* _Your assignment_: Down to the last line, restate the records below word for word, dropping every image.

[[ Dataset records open ]]

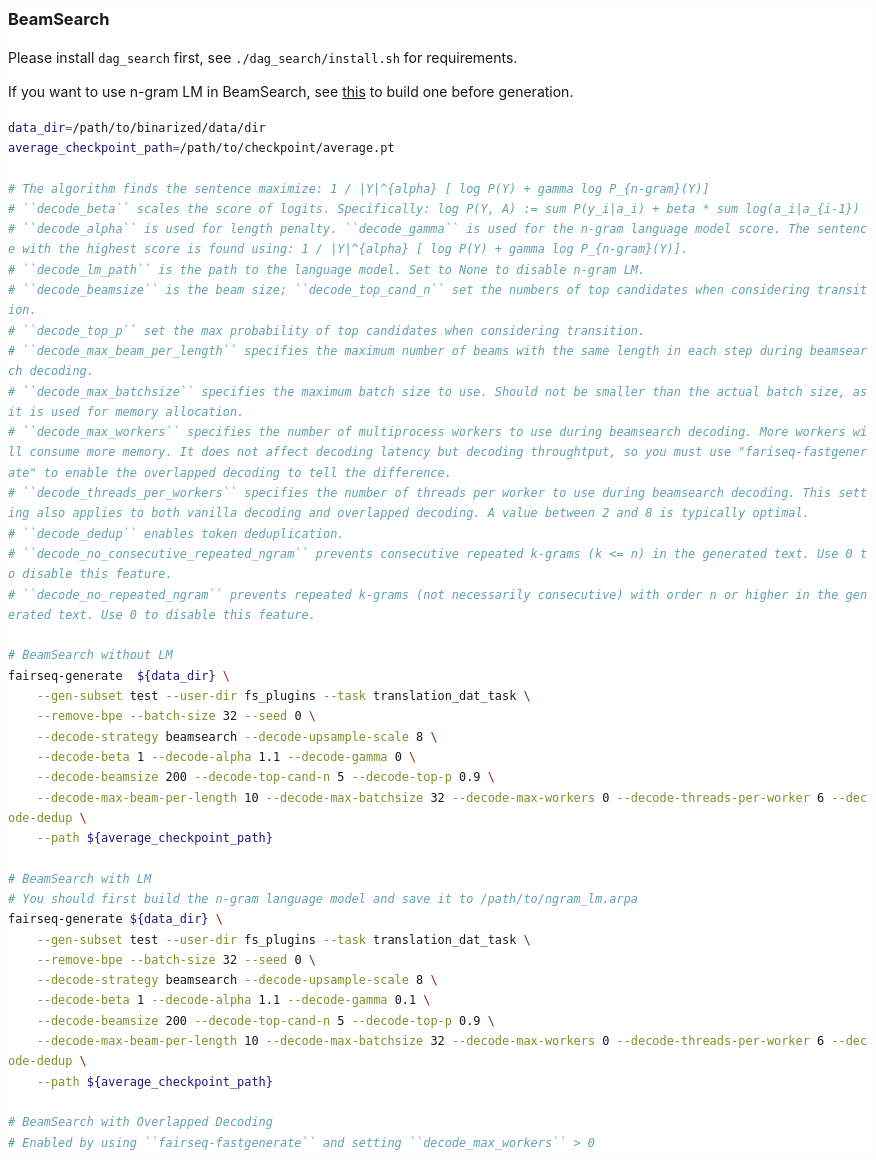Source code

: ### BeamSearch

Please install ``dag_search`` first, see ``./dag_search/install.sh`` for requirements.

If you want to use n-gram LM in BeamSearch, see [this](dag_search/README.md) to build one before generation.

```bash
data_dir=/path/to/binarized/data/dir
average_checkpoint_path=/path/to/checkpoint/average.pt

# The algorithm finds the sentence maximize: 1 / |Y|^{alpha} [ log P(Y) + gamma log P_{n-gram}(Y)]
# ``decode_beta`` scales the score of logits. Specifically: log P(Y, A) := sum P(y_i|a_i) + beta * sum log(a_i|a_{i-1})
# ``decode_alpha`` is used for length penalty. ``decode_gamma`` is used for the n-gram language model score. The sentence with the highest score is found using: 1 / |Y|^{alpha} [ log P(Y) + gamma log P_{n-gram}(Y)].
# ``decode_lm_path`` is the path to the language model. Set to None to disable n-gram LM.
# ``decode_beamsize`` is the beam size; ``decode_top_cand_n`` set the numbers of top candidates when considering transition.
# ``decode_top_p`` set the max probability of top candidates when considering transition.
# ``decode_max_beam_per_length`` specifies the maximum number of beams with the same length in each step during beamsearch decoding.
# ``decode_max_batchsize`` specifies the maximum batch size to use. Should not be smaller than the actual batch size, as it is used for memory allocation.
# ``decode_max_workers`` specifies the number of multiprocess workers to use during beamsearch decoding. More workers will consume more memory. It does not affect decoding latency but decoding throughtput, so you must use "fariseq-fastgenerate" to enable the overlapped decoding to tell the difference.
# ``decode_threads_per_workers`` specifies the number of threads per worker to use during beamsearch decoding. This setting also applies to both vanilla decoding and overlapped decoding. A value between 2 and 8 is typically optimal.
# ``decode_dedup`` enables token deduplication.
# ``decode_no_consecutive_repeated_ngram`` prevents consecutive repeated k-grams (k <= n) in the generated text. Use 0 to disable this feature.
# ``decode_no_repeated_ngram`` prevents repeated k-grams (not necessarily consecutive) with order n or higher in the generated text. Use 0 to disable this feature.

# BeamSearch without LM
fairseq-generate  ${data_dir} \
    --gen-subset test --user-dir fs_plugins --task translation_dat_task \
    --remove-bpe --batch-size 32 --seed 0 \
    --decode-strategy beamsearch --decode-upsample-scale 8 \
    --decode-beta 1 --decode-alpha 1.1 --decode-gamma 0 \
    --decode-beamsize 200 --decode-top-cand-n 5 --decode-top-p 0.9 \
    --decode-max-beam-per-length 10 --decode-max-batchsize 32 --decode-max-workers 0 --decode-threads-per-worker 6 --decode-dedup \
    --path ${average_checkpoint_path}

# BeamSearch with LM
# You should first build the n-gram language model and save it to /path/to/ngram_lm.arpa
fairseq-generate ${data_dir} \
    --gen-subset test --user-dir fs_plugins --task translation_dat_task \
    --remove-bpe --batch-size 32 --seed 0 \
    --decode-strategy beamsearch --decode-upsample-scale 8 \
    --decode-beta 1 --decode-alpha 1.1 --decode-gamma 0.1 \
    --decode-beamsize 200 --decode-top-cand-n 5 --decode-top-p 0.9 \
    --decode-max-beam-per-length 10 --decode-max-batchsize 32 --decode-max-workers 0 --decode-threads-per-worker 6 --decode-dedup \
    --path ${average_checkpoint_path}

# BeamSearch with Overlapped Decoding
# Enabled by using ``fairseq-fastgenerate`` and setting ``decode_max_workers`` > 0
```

[[ Dataset records closed ]]

* _Completed task_:
Source code

: ### BeamSearch

Please install ``dag_search`` first, see ``./dag_search/install.sh`` for requirements.

If you want to use n-gram LM in BeamSearch, see [this](dag_search/README.md) to build one before generation.

```bash
data_dir=/path/to/binarized/data/dir
average_checkpoint_path=/path/to/checkpoint/average.pt

# The algorithm finds the sentence maximize: 1 / |Y|^{alpha} [ log P(Y) + gamma log P_{n-gram}(Y)]
# ``decode_beta`` scales the score of logits. Specifically: log P(Y, A) := sum P(y_i|a_i) + beta * sum log(a_i|a_{i-1})
# ``decode_alpha`` is used for length penalty. ``decode_gamma`` is used for the n-gram language model score. The sentence with the highest score is found using: 1 / |Y|^{alpha} [ log P(Y) + gamma log P_{n-gram}(Y)].
# ``decode_lm_path`` is the path to the language model. Set to None to disable n-gram LM.
# ``decode_beamsize`` is the beam size; ``decode_top_cand_n`` set the numbers of top candidates when considering transition.
# ``decode_top_p`` set the max probability of top candidates when considering transition.
# ``decode_max_beam_per_length`` specifies the maximum number of beams with the same length in each step during beamsearch decoding.
# ``decode_max_batchsize`` specifies the maximum batch size to use. Should not be smaller than the actual batch size, as it is used for memory allocation.
# ``decode_max_workers`` specifies the number of multiprocess workers to use during beamsearch decoding. More workers will consume more memory. It does not affect decoding latency but decoding throughtput, so you must use "fariseq-fastgenerate" to enable the overlapped decoding to tell the difference.
# ``decode_threads_per_workers`` specifies the number of threads per worker to use during beamsearch decoding. This setting also applies to both vanilla decoding and overlapped decoding. A value between 2 and 8 is typically optimal.
# ``decode_dedup`` enables token deduplication.
# ``decode_no_consecutive_repeated_ngram`` prevents consecutive repeated k-grams (k <= n) in the generated text. Use 0 to disable this feature.
# ``decode_no_repeated_ngram`` prevents repeated k-grams (not necessarily consecutive) with order n or higher in the generated text. Use 0 to disable this feature.

# BeamSearch without LM
fairseq-generate  ${data_dir} \
    --gen-subset test --user-dir fs_plugins --task translation_dat_task \
    --remove-bpe --batch-size 32 --seed 0 \
    --decode-strategy beamsearch --decode-upsample-scale 8 \
    --decode-beta 1 --decode-alpha 1.1 --decode-gamma 0 \
    --decode-beamsize 200 --decode-top-cand-n 5 --decode-top-p 0.9 \
    --decode-max-beam-per-length 10 --decode-max-batchsize 32 --decode-max-workers 0 --decode-threads-per-worker 6 --decode-dedup \
    --path ${average_checkpoint_path}

# BeamSearch with LM
# You should first build the n-gram language model and save it to /path/to/ngram_lm.arpa
fairseq-generate ${data_dir} \
    --gen-subset test --user-dir fs_plugins --task translation_dat_task \
    --remove-bpe --batch-size 32 --seed 0 \
    --decode-strategy beamsearch --decode-upsample-scale 8 \
    --decode-beta 1 --decode-alpha 1.1 --decode-gamma 0.1 \
    --decode-beamsize 200 --decode-top-cand-n 5 --decode-top-p 0.9 \
    --decode-max-beam-per-length 10 --decode-max-batchsize 32 --decode-max-workers 0 --decode-threads-per-worker 6 --decode-dedup \
    --path ${average_checkpoint_path}

# BeamSearch with Overlapped Decoding
# Enabled by using ``fairseq-fastgenerate`` and setting ``decode_max_workers`` > 0
```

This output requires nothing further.